I remember reading somewhere that men learn to love the person that they're attracted to, and that women become more and more attracted to the person that they love — James Spader as Graham in Sex, Lies and Videotapes..


It was a pet, not an animal. It had a name, you don't eat things with names, this is horrific! — Peter Riegert as Mac in Local Hero.


What's this for? For bein' an honest cop? Hmm? Or for being stupid enough to get shot in the face? You tell them that they can shove it. — Al Pacino as Frank Serpico in Serpico.


I was a big slut, but I'm not anymore. There will always be a part of me that is sloppy and dirty, but I like that, just like all the other parts of myself. I can forgive. Can you say the same for yourself, fucker? Can you forgive? Are you capable of that? — Jennifer Lawrence as Tiffany Maxwell in Silver Linings Playbook.
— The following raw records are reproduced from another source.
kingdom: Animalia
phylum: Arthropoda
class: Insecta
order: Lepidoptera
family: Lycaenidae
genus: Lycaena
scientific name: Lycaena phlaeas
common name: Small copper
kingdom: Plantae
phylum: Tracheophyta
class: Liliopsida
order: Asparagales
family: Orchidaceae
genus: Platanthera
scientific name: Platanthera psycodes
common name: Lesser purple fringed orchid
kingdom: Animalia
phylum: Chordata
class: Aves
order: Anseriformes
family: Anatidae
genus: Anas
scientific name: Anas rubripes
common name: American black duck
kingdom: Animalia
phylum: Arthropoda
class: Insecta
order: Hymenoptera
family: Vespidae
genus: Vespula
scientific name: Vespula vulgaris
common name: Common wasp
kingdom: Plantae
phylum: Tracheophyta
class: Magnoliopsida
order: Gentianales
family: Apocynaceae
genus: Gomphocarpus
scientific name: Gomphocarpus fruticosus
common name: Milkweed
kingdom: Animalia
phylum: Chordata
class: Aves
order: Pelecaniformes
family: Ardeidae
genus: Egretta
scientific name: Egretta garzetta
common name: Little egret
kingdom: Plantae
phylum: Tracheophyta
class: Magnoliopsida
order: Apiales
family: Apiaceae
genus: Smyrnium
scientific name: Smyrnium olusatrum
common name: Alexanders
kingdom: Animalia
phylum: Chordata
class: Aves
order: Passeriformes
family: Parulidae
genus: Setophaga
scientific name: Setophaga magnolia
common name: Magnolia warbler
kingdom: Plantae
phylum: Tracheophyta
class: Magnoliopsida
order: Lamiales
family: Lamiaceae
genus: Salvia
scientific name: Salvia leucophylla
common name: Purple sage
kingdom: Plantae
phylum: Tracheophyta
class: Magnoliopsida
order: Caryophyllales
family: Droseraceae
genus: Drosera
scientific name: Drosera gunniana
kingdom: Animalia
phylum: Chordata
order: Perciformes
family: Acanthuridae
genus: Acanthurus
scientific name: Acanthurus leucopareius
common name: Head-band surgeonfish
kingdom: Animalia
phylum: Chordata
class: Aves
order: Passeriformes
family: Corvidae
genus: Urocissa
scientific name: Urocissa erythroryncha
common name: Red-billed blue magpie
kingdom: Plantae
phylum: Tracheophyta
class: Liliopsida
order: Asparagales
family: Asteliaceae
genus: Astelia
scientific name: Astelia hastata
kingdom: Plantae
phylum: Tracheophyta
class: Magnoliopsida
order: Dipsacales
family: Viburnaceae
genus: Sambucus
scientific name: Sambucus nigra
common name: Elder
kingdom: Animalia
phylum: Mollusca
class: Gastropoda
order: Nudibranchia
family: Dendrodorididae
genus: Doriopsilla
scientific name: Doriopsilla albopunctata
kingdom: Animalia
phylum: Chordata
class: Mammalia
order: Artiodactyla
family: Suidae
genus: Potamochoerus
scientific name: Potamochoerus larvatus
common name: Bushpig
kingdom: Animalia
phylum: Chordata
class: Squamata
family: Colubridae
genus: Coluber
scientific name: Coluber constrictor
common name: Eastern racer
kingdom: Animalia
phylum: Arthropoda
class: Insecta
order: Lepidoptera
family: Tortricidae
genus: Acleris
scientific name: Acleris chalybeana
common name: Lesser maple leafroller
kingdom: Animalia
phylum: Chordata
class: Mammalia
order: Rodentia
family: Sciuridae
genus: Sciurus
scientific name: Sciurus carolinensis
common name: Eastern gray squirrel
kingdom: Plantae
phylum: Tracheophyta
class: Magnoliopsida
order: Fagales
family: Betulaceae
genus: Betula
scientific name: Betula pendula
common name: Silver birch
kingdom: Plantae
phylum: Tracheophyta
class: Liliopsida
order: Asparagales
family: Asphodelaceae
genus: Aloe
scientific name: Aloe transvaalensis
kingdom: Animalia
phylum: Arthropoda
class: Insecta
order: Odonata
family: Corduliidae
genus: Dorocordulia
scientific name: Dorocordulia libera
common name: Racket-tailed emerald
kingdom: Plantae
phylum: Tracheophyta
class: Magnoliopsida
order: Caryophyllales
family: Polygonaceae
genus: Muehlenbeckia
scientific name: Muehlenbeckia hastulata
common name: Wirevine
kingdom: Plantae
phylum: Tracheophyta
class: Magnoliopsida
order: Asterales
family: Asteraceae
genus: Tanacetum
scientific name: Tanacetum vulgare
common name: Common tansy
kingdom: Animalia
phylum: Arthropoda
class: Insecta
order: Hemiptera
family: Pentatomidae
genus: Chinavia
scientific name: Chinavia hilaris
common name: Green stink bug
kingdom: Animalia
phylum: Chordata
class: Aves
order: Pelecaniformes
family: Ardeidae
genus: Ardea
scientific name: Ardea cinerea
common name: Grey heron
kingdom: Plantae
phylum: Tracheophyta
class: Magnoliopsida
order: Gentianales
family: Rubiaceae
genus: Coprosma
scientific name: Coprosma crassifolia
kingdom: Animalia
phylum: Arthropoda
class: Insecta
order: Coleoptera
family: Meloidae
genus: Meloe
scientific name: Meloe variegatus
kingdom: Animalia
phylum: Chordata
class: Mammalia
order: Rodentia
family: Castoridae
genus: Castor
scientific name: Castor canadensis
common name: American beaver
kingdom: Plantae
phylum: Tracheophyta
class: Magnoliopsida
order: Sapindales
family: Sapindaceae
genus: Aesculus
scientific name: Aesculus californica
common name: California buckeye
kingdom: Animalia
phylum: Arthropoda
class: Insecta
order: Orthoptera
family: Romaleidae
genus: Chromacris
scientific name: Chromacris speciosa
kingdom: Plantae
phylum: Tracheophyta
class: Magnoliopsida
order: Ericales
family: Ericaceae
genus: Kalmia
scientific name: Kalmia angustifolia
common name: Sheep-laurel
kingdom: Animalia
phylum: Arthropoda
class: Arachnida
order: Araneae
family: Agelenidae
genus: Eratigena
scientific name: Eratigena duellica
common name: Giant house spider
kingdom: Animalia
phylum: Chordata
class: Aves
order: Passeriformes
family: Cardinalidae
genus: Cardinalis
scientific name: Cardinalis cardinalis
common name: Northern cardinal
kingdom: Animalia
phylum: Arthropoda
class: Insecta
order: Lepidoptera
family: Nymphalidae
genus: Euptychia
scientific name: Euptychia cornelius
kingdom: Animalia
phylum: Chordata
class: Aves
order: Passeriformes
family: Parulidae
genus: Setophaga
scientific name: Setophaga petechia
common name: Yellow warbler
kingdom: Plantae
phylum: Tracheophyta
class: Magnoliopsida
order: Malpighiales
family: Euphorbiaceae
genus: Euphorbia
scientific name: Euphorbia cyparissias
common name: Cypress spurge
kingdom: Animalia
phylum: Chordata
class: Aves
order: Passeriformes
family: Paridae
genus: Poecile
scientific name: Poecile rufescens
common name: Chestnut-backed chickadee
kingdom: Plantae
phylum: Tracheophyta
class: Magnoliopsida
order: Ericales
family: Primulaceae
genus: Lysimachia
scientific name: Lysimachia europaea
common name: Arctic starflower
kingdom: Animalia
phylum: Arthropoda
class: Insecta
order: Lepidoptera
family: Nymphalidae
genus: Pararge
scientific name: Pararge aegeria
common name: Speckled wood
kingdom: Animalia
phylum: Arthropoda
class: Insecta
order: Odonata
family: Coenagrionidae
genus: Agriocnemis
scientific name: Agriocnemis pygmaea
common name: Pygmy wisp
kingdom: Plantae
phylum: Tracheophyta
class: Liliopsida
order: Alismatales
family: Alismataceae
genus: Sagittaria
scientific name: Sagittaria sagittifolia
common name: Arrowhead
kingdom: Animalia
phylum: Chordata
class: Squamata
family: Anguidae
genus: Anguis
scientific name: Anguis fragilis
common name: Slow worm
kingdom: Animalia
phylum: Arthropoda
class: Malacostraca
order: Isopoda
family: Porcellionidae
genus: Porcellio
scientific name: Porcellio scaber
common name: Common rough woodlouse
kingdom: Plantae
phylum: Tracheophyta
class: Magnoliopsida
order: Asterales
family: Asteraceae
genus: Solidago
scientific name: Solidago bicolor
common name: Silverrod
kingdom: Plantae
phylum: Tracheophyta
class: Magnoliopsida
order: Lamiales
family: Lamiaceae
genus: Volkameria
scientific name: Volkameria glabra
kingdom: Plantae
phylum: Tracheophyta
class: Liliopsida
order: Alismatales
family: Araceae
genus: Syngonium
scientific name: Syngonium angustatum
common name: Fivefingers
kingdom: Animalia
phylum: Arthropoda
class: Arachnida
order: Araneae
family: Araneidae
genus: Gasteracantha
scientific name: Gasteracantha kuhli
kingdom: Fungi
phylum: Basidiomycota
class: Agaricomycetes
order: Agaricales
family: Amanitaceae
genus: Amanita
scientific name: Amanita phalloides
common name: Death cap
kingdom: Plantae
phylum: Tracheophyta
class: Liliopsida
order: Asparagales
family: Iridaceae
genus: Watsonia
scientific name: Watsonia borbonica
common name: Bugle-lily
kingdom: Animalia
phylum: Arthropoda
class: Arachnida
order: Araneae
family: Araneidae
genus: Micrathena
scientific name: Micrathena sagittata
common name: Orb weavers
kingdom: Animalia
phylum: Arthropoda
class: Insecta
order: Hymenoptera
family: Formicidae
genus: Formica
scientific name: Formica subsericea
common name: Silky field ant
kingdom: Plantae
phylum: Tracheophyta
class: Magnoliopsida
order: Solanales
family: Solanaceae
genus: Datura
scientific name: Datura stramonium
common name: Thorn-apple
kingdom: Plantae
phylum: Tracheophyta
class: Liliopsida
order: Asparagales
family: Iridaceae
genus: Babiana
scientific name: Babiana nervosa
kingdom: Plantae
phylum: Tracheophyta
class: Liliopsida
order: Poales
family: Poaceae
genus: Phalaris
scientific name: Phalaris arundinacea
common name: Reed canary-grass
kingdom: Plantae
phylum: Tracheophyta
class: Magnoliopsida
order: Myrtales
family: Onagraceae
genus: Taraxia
She needs *me*. It's not as if is she were a maniac, a raving thing. She just goes - a little mad sometimes. We all go a little mad sometimes. Haven't you? — Anthony Perkins as Norman Bates as Psycho.


I don't think I could ever get used to being poked and prodded like that. I told my proctologist one time, "Why don't you take me out to dinner and a movie sometime?” — Fred Willard as Buck Laughlin in Best in Show.